Je te dirais à quel point c'était un bonheur de passer toutes les vacances de mon enfance à tes côtés, que je repense encore bien souvent à toi qui, qu'importe le temps, venait frapper à nos portes pour nous proposer d'aller nous baigner. Et je te demanderais aussi pardon de parfois t'avoir dit non... Tu faisais partie des plus jeunes de "la bande", le soir on sortait donc souvent sans toi, mais il y a eu, lors de ce dernier été ensemble, cette fois où tu as eu le droit de nous accompagner pour voir un feu d'artifice. A chaque vacances scolaires, on savait qu'on allait reformer cette bande de copains grâce à cette grande maison de vacances divisée en plusieurs appartements. C'était génial.
Je te demanderais ce fameux "Pourquoi?", même si l'on se doutait bien qu'un lourd secret de famille devait peser sur tes épaules. On a appris certaines choses plus tard, trop tard, montrant à nouveau à quel point tu étais si jeune et pourtant si mature, bienveillante, souhaitant quitter ce monde sans impliquer qui que ce soit...
Et puis tu es passée à l'acte, avant la date que tu avais pourtant l'air d'avoir choisie.
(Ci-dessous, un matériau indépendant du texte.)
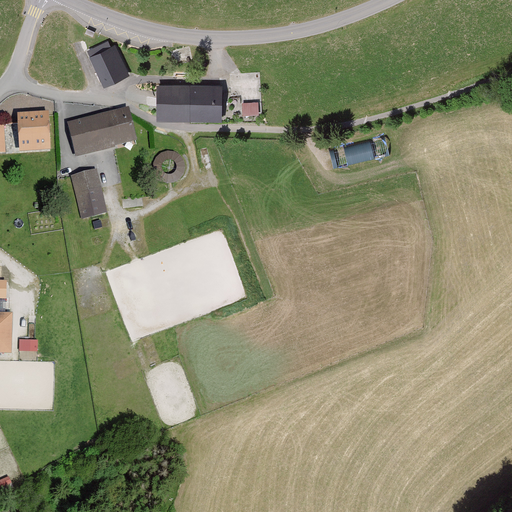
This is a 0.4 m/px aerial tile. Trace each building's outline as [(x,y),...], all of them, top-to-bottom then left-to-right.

Après cette cérémonie d'adieux où ta "famille normande" était présente nous sommes allés chez tes grands-parents et j'ai donc vu cette balançoire qui me hante encore parfois lorsque je vois mes enfants jouer avec la leurs... Alors, comme une sorte d'exorcisme je t'écris ces mots aujourd'hui, 15 ans plus tard, pour te dire que je ne t'oublie pas, que personne ne t'oublie.
Je regarderais ma montre, voyant qu'il ne nous reste plus que quelques minutes et je te promettrais de faire attention aux autres, surtout aux enfants qui n'ont pas la chance d'avoir une enfance facile, je te dirais que je te comprends mais que je regrette ton choix. Et je te demanderais d'embrasser bien fort toutes ces autres personnes avec qui j'aurais également aimé passer une heure sur ce banc.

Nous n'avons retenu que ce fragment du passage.